Last Year’s News is Old News
Another thought that came to me was that cards, even just a year old, seem to be basically treated like the plague. Much of that, I suppose, depends on the rookies that can be found. After all, barring some kind of an injury or dramatic sophomore slump, Zion rookies should continue to be hot next year. But the promise of most of those rookies evaporates quicker than you can say, well, Shohei Ohtani.
While the 2020 stuff was in short supply, loads of 2019 packs were there, accounted for, and just waiting to be opened. It’s amazing how short the shelf life is for this kind of stuff and flippers in this game to make a buck must have to unload this cards incredibly quickly before the next big thing comes out.
It goes without saying but vintage collectors simply don’t have that problem. Card values do go up and down based on demand but most pre-war baseball cards have been on a steady rise for decades now. That’s not to say it’s necessarily better or worse but you simply don’t experience the kind of swings you see with modern issues because player careers have long since been settled.
What I Found
So the most important question – what’d I get? Nothing of any great importance, I’m afraid.
The inserts I got were all pretty common and, scoring an average of more than one per pack, they just didn’t feel all that special. That’s not to say I didn’t enjoy the cards of Luke Skywalker in an X-Wing, Charlotte Flair, or Anakin Skywalker turning full heel into Darth Vader under Order 66. But did I like them enough that I would have purchased singles of them otherwise? Nah.
The cards in those special packs? Well, I got a mat-used card for EC3, who is basically at jobber level in the WWE right now, and some kind of patch card for Princess Leia. A quick scan on eBay shows a combined value of somewhere in the neighborhood of $10. Maybe. Woof.

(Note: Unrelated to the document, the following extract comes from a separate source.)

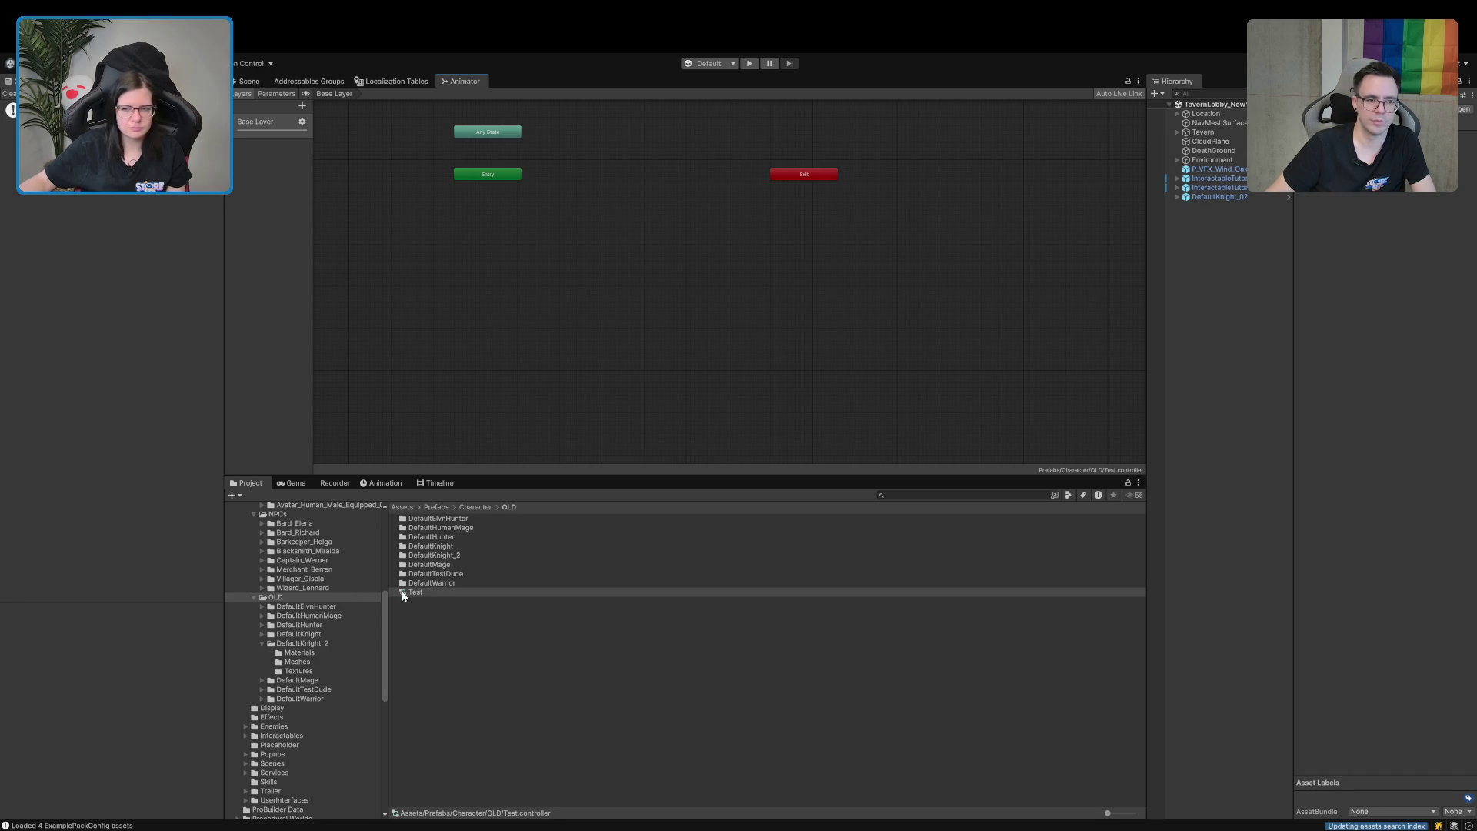
click(248, 81)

In the end, I spent $40 on cards, a little on gas, and wound up with not too much to show for my efforts. By contrast, I got this small lot of 1930s Goudey cards a few weeks ago for about the same price, including Hall of Famer Joe Cronin that should grade nicely.
The opening of the packs was fun but fleeting. Meanwhile, the low-grade Goudey cards will go towards filling holes in building some of the most iconic baseball card sets of the 1930s. I don’t think I need to tell you which I enjoy more.